The CCI, which was released today, fell by one point to 51, with the key indicators of consumer borrowing and repayment behaviour showing relatively neutral levels of consumer distress. An index level of 50 is considered the ‘break-even’ point for improving consumer credit health.
“Last week’s interest rate hike by the Reserve Bank added to the general uncertainty we’ve been seeing from South African consumers in the past quarter. The fact that the index remains above 50 is due to reasonably cautious consumer credit behaviour, slow overall new debt growth, and stable interest rates,” said Priven Moodley, Director: Consulting at TransUnion Africa.
The report highlighted constrained cash flow, difficult employment conditions and recent fuel price increases as significant challenges for households.
“Household cash flow didn’t grow on a year-on-year basis in Q3, and has remained flat since 2015,” said Moodley. “Employment conditions were poor, with net job creation negligible after adjusting for seasonality. Transport and basic utilities price increases have also been considerable handbrakes on household discretionary income.”
While early defaults rose, distressed borrowing declined slightly. However, Moodley cautioned that defaults could rise in the quarters ahead, and that revolving credit borrowing is rising. “Given generally weak employment and business conditions, the trend in household defaults remains a risk to the overall index. Also, card providers increased aggregate credit limits at the fastest pace since 2014, possibly to accommodate goods inflation and help cushion the impact of fuel prices on households. This may indicate more credit distress than implied by the headline utilisation data and may be a future risk to the overall CCI.”
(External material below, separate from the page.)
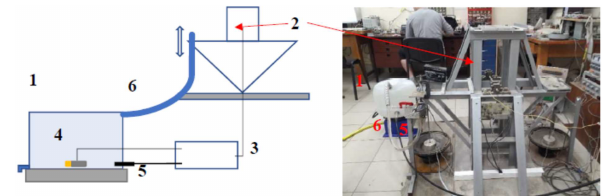
Figure 7. Principal design and view of the MET hydrophone cal- ibration set. 1 – container with water and hydrophones; 2 – verti- cal offset generator; 3 – DA converter/digitizer; 4 – the MET hy- drophone; 5 – piezoelectric hydrophone BC-311; 6 – open-end pipe with water.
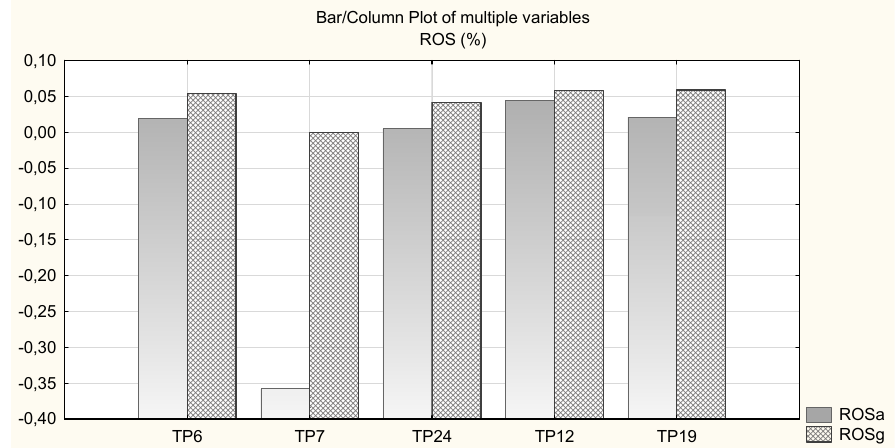
Fig. 4. Comparison of the actual and goal values of the ROS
The report notes that household debt service costs changed very little on a year-on-year basis, but with the Reserve Bank hiking rates last week, debt service costs would escalate into 2019.
Moodley says the lack of significant further decline after a torrid Q2 may be seen as a positive outcome in light of numerous macroeconomic indicators remaining weak in Q3, notably employment and industrial production indicators.
The CCI measures borrowing and repayment activity across over 20 million individual borrowers and nearly 53 million credit accounts. The index also incorporates key macroeconomic data compiled in partnership with ETM Analytics, a macroeconomic advisory firm.
About the CCI
The CCI takes into account rates of early defaults, distressed borrowing, household income and inflation, and debt repayment costs to gauge the degree of household financial duress.